Culture

The Great American Race

Last Updated on August 11, 2016

I’ll admit it.  I’m not the biggest Nascar fan. In fact, I’m pretty sure I’ve never seen a race from green flag to checkered, until last night. Maybe it’s because they normally race on Sunday afternoons and I don’t have the time to sit and watch 3,400 pound, 750 horsepower stock cars, drive 200mph and turn left for four plus hours (wait a minute, that does sound kind of cool). Or maybe it’s because I have never had a vested interest in any of the drivers/cars. That all changed for “The Great American Race” this Sunday…um, I mean Monday night.

We’ve been working with Kroger and the USO (United Services Organization) on a continued relationship to promote the Honoring Our Heroes campaign. In the infancy of the partnership, we developed a brand identity, a website (honoringourheroes.com) and the big ideas for promotion and marketing. At this years Daytona 500, a Kroger associate who serves in the military presented the USO with a check for $1.5 million. Also, as a tribute to the men and women who protect our country every day, the hood of this year’s #47 Kroger car, driven by Bobby Labonte, features the names of Kroger associates who have taken military leave.

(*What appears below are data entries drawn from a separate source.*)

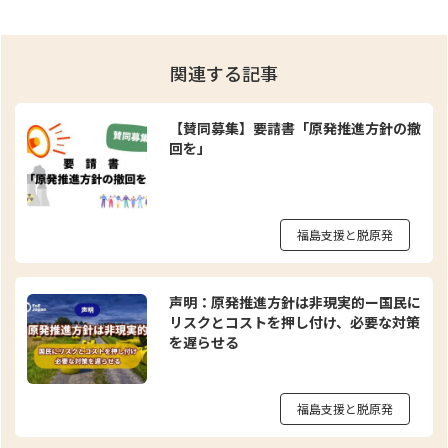
関連する記事
【賛同募集】要請書「原発推進方針の撤
回を」
福島支援と脱原発
声明：原発推進方針は非現実的ー国民に
リスクとコストを押し付け、必要な対策
を遅らせる
福島支援と脱原発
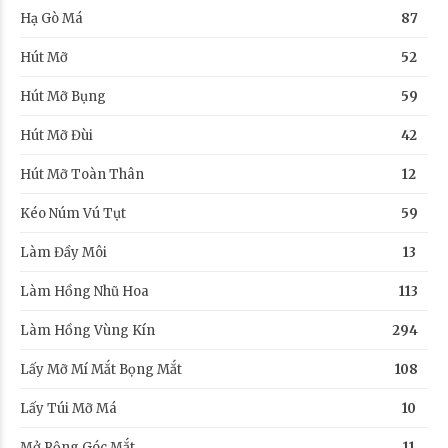
Hạ Gò Má
87
Hút Mỡ
52
Hút Mỡ Bụng
59
Hút Mỡ Đùi
42
Hút Mỡ Toàn Thân
12
Kéo Núm Vú Tụt
59
Làm Đầy Môi
13
Làm Hồng Nhũ Hoa
113
Làm Hồng Vùng Kín
294
Lấy Mỡ Mí Mắt Bọng Mắt
108
Lấy Túi Mỡ Má
10
Mở Rộng Góc Mắt
11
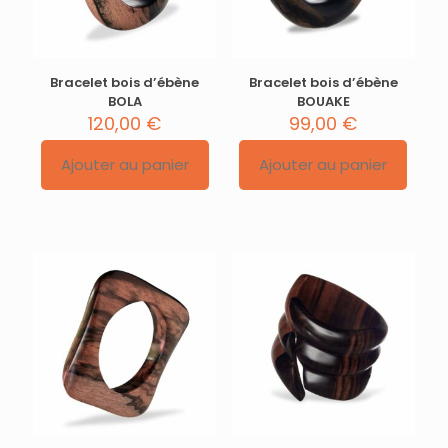
Bracelet bois d’ébène
Bracelet bois d’ébène
BOLA
BOUAKE
120,00
€
99,00
€
Ajouter au panier
Ajouter au panier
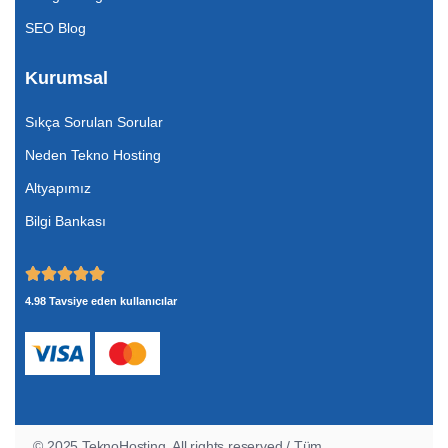
SEO Blog
Kurumsal
Sıkça Sorulan Sorular
Neden Tekno Hosting
Altyapımız
Bilgi Bankası
4.98 Tavsiye eden kullanıcılar
© 2025 TeknoHosting
.
All rights reserved / Tüm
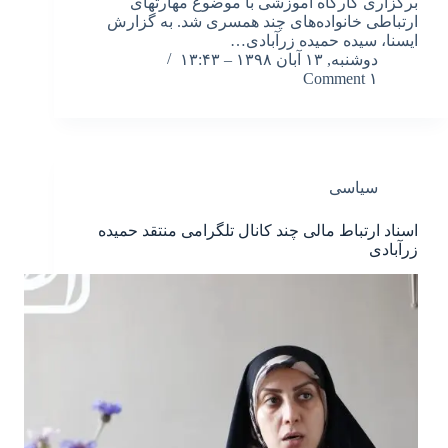
برگزاری کارگاه آموزشی با موضوع مهارتهای
ارتباطی خانواده‌های چند همسری شد. به گزارش
ایسنا، سیده حمیده زرآبادی…
دوشنبه, ۱۳ آبان ۱۳۹۸ – ۱۳:۴۳
۱ Comment
سیاسی
اسناد ارتباط مالی چند کانال تلگرامی منتقد حمیده
زرآبادی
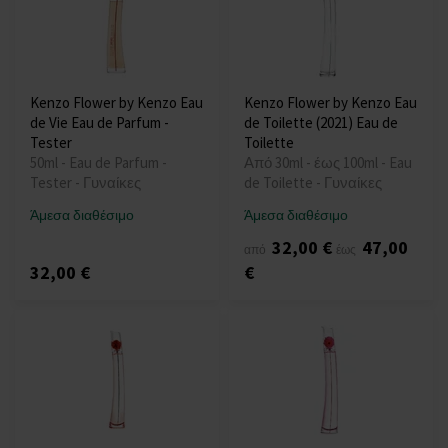
Kenzo Flower by Kenzo Eau
Kenzo Flower by Kenzo Eau
de Vie Eau de Parfum -
de Toilette (2021) Eau de
Tester
Toilette
50ml - Eau de Parfum -
Από 30ml - έως 100ml - Eau
Tester - Γυναίκες
de Toilette - Γυναίκες
Άμεσα διαθέσιμο
Άμεσα διαθέσιμο
32,00 €
47,00
από
έως
32,00 €
€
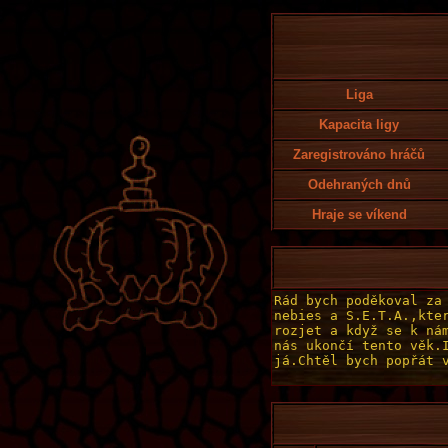
Liga
Kapacita ligy
Zaregistrováno hráčů
Odehraných dnů
Hraje se víkend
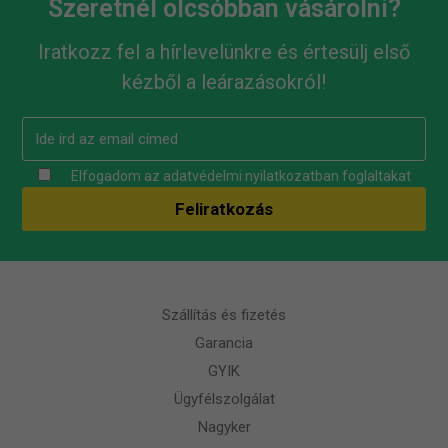
Szeretnél olcsóbban vásárolni?
Iratkozz fel a hírlevelünkre és értesülj első
kézből a leárazásokról!
Elfogadom az
adatvédelmi nyilatkozatban
foglaltakat
Szállítás és fizetés
Garancia
GYIK
Ügyfélszolgálat
Nagyker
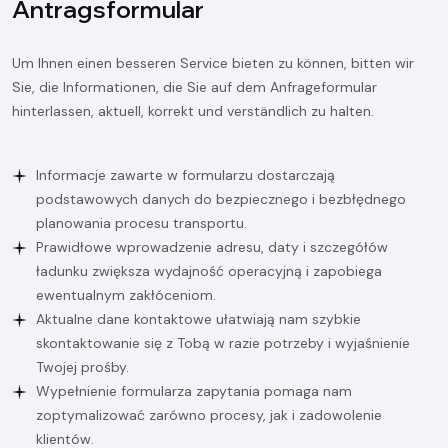
A
n
t
r
a
g
s
f
o
r
m
u
l
a
r
Um Ihnen einen besseren Service bieten zu können, bitten wir
Sie, die Informationen, die Sie auf dem Anfrageformular
hinterlassen, aktuell, korrekt und verständlich zu halten.
Informacje zawarte w formularzu dostarczają
podstawowych danych do bezpiecznego i bezbłędnego
planowania procesu transportu.
Prawidłowe wprowadzenie adresu, daty i szczegółów
ładunku zwiększa wydajność operacyjną i zapobiega
ewentualnym zakłóceniom.
Aktualne dane kontaktowe ułatwiają nam szybkie
skontaktowanie się z Tobą w razie potrzeby i wyjaśnienie
Twojej prośby.
Wypełnienie formularza zapytania pomaga nam
zoptymalizować zarówno procesy, jak i zadowolenie
klientów.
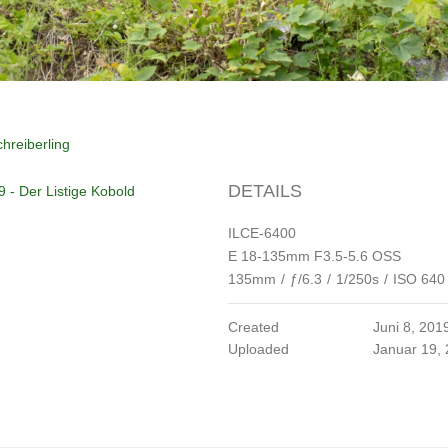
hreiberling
DETAILS
9 - Der Listige Kobold
ILCE-6400
E 18-135mm F3.5-5.6 OSS
135mm
/
ƒ/6.3
/
1/250s
/
ISO 640
Created
Juni 8, 201
Uploaded
Januar 19,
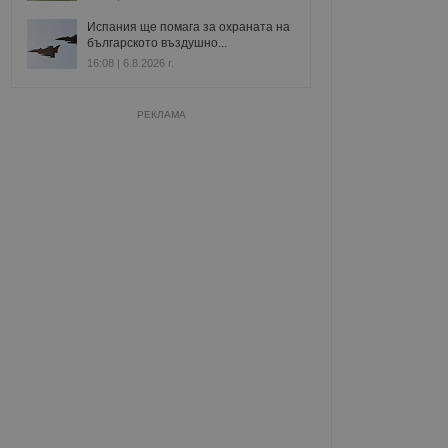
Испания ще помага за охраната на
българското въздушно...
16:08 | 6.8.2026 г.
РЕКЛАМА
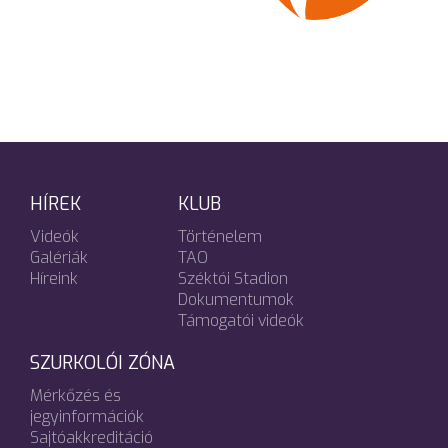
HÍREK
KLUB
Videók
Történelem
Galériák
TAO
Híreink
Széktói Stadion
Dokumentumok
Támogatói videók
SZURKOLÓI ZÓNA
Mérkőzés és
jegyinformációk
Sajtóakkreditáció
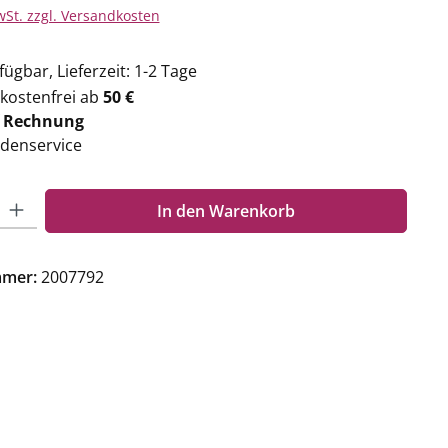
wSt. zzgl. Versandkosten
ügbar, Lieferzeit: 1-2 Tage
kostenfrei ab
50 €
f
Rechnung
denservice
Gib den gewünschten Wert ein oder benutze die Schaltflächen um die Anzahl zu e
In den Warenkorb
mmer:
2007792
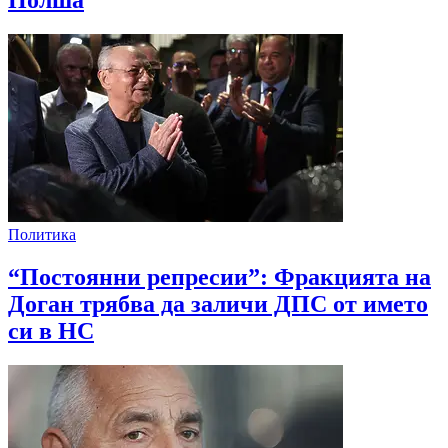
Политика
“Постоянни репресии”: Фракцията на
Доган трябва да заличи ДПС от името
си в НС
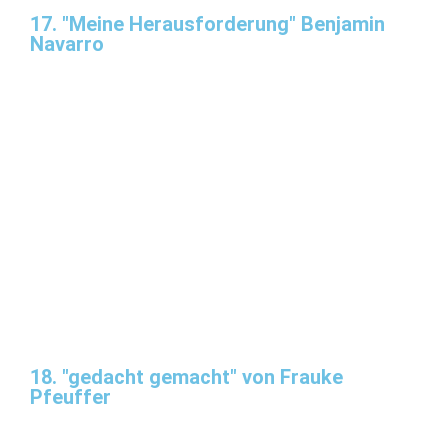
17. "Meine Herausforderung" Benjamin
Navarro
18. "gedacht gemacht" von Frauke
Pfeuffer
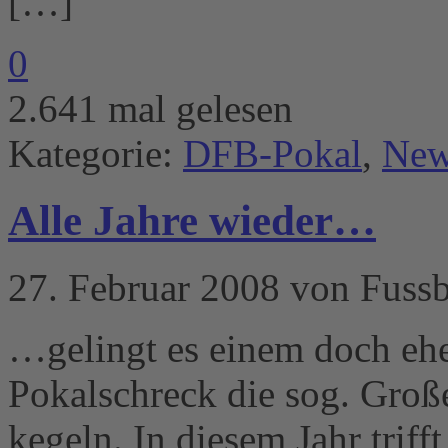
[…]
0
2.641 mal gelesen
Kategorie:
DFB-Pokal
,
New
Alle Jahre wieder…
27. Februar 2008 von Fussb
…gelingt es einem doch ehe
Pokalschreck die sog. Gro
kegeln. In diesem Jahr trif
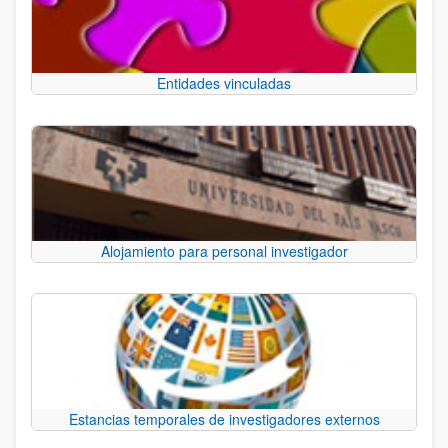
Entidades vinculadas
Alojamiento para personal investigador
Estancias temporales de investigadores externos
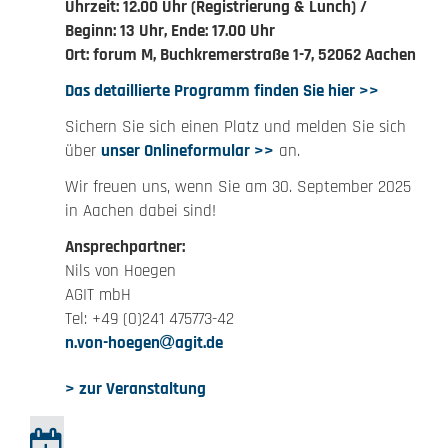
Uhrzeit: 12.00 Uhr (Registrierung & Lunch) /
Beginn: 13 Uhr, Ende: 17.00 Uhr
Ort: forum M, Buchkremerstraße 1-7, 52062 Aachen
Das detaillierte Programm finden Sie hier >>
Sichern Sie sich einen Platz und melden Sie sich
über
unser Onlineformular >>
an.
Wir freuen uns, wenn Sie am 30. September 2025
in Aachen dabei sind!
Ansprechpartner:
Nils von Hoegen
AGIT mbH
Tel: +49 (0)241 475773-42
n.von-hoegen
agit.de
> zur Veranstaltung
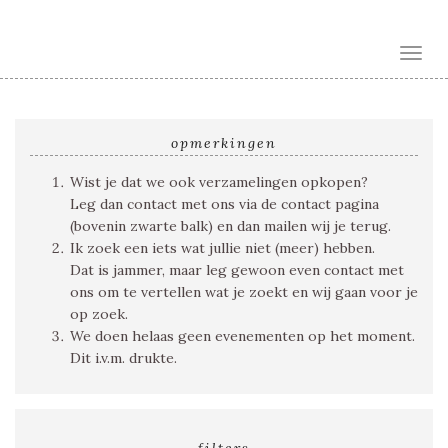
Toggl
opmerkingen
Wist je dat we ook verzamelingen opkopen?
Leg dan contact met ons via de contact pagina
(bovenin zwarte balk) en dan mailen wij je terug.
Ik zoek een iets wat jullie niet (meer) hebben.
Dat is jammer, maar leg gewoon even contact met
ons om te vertellen wat je zoekt en wij gaan voor je
op zoek.
We doen helaas geen evenementen op het moment.
Dit i.v.m. drukte.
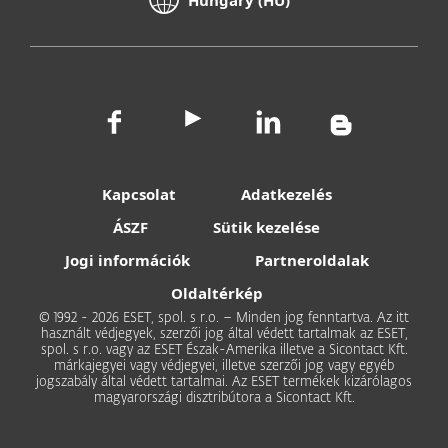
Kapcsolat
Adatkezelés
ÁSZF
Sütik kezelése
Jogi információk
Partneroldalak
Oldaltérkép
© 1992 - 2026 ESET, spol. s r.o. – Minden jog fenntartva. Az itt
használt védjegyek, szerzői jog által védett tartalmak az ESET,
spol. s r.o. vagy az ESET Észak-Amerika illetve a Sicontact Kft.
márkajegyei vagy védjegyei, illetve szerzői jog vagy egyéb
jogszabály által védett tartalmai. Az ESET termékek kizárólagos
magyarországi disztribútora a Sicontact Kft.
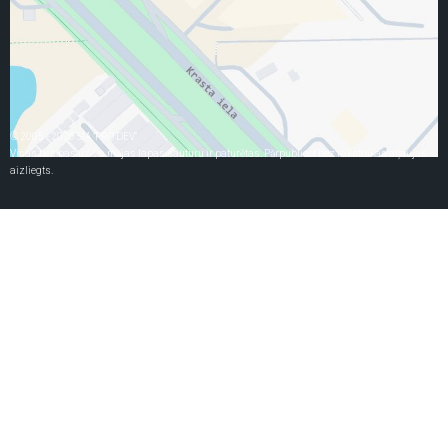
© 2005 - 2026 SIA "PRO DEV"
Visas tiesības uz šīs mājas lapas sauturu ir paturētas. Pārpublicet bez rakstiskas atļaujas
aizliegts.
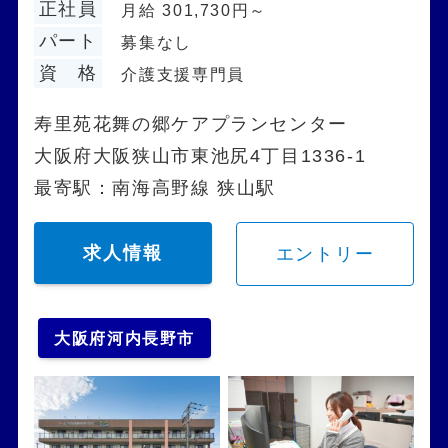
正社員
月給 301,730円～
パート
募集なし
資 格
介護支援専門員
寿里苑花舞の郷ケアプランセンター
大阪府大阪狭山市東池尻4丁目1336-1
最寄駅：南海高野線 狭山駅
求人情報
エントリー
大阪府河内長野市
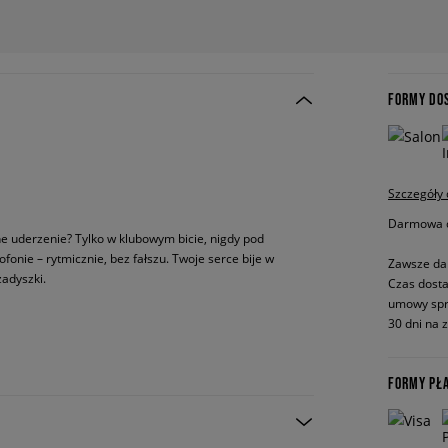
FORMY DO
Szczegóły
Darmowa do
ne uderzenie? Tylko w klubowym bicie, nigdy pod
onie – rytmicznie, bez fałszu. Twoje serce bije w
Zawsze da
adyszki.
Czas dosta
umowy spr
30 dni na 
FORMY PŁ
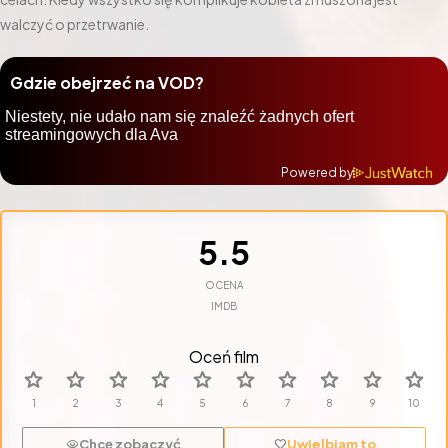
walczyć o przetrwanie.
Gdzie obejrzeć na VOD?
Powered by
5.5
OCENA
IMDB
Oceń film
star
star
star
star
star
star
star
star
star
star
Chcę zobaczyć
Uwielbiam to
visibility
favorite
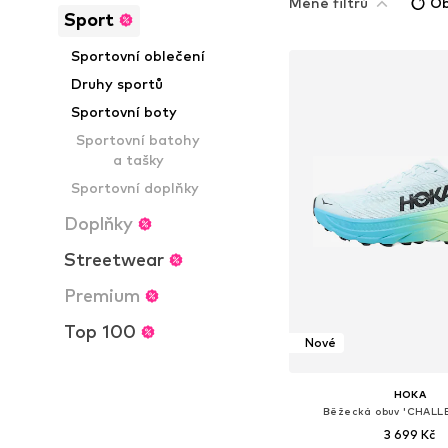
Méně filtrů
Ob
Sport
Sportovní oblečení
Druhy sportů
Sportovní boty
Sportovní batohy
a tašky
Sportovní doplňky
Doplňky
Streetwear
Premium
Top 100
Nové
HOKA
Běžecká obuv 'CHALL
3 699 Kč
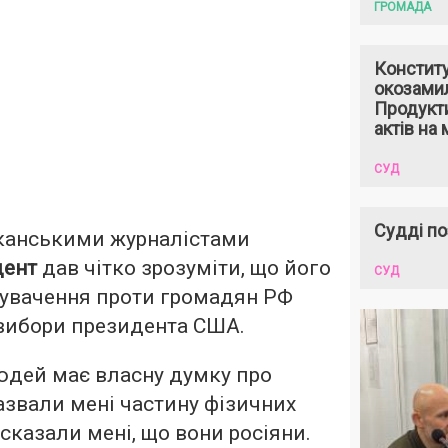
ГРОМАДА
Констит
окозами
Продукти
актів на 
СУД
Судді по
иканськими журналістами
дент
дав чітко зрозуміти, що його
СУД
увачення проти громадян РФ
 вибори президента США.
юдей має власну думку про
назвали мені частину фізичних
і сказали мені, що вони росіяни.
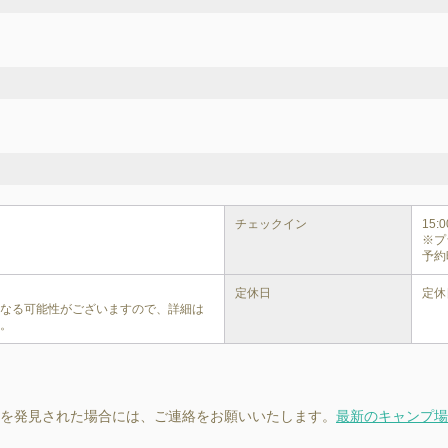
チェックイン
15:00
※プ
予約
定休日
定休
異なる可能性がございますので、詳細は
い。
を発見された場合には、ご連絡をお願いいたします。
最新のキャンプ場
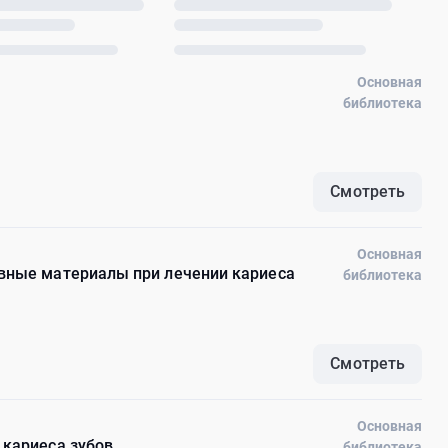
Основная
библиотека
Смотреть
Основная
вные материалы при лечении кариеса
библиотека
Смотреть
Основная
 кариеса зубов
библиотека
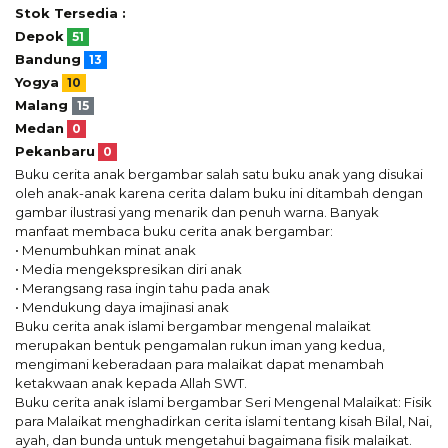
Stok Tersedia :
Depok
51
Bandung
13
Yogya
10
Malang
15
Medan
0
Pekanbaru
0
Buku cerita anak bergambar salah satu buku anak yang disukai
oleh anak-anak karena cerita dalam buku ini ditambah dengan
gambar ilustrasi yang menarik dan penuh warna. Banyak
manfaat membaca buku cerita anak bergambar:
• Menumbuhkan minat anak
• Media mengekspresikan diri anak
• Merangsang rasa ingin tahu pada anak
• Mendukung daya imajinasi anak
Buku cerita anak islami bergambar mengenal malaikat
merupakan bentuk pengamalan rukun iman yang kedua,
mengimani keberadaan para malaikat dapat menambah
ketakwaan anak kepada Allah SWT.
Buku cerita anak islami bergambar Seri Mengenal Malaikat: Fisik
para Malaikat menghadirkan cerita islami tentang kisah Bilal, Nai,
ayah, dan bunda untuk mengetahui bagaimana fisik malaikat.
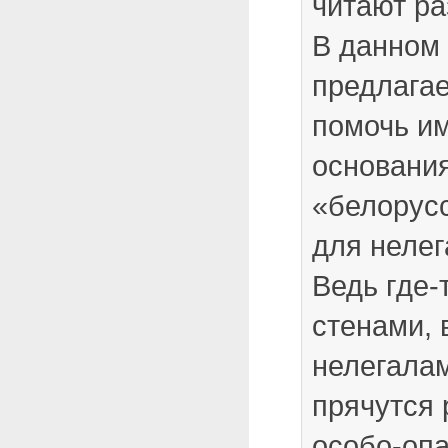
читают ра
В данном
предлага
помочь им
основания
«белорус
для нелег
Ведь где-
стенами, 
нелегалам
прячутся
особо-оп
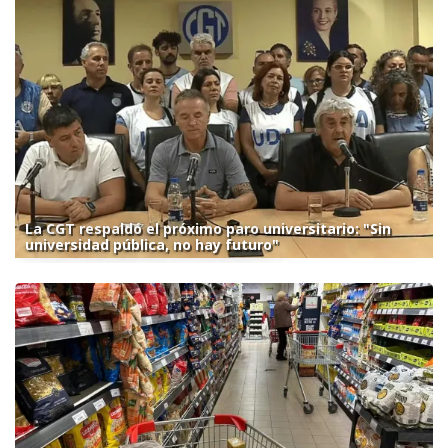
La CGT respaldó el próximo paro universitario: "Sin
universidad pública, no hay futuro"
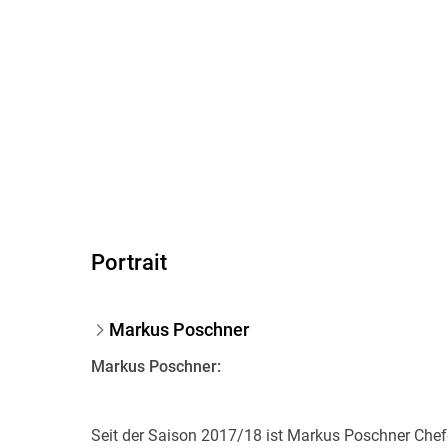
Portrait
Markus Poschner
Markus Poschner:
Seit der Saison 2017/18 ist Markus Poschner Chefd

All of this is fantastic, and we are proud to be involved in such a worthy venture. So last night I figured I would turn on the race and see how Bobby was doing. There he was, turning left, and low and behold so was our Honoring Our Heroes logo (to the right of the #47 with the four stars). Color me surprised! We had no idea that something we created would be seen by millions of people all over the world. I was now hooked!  I watched the entire race–wrecks, cautions, fires, and checkered flag–glued to the red, white, and blue Kroger car as it made moves on the outside, avoided catastrophic collisions, and ultimately survived to finish 14th. Good job Bobby! You’ve made us all proud, especially the true heroes on this long Monday night of racing, the men and women of our Armed Forces.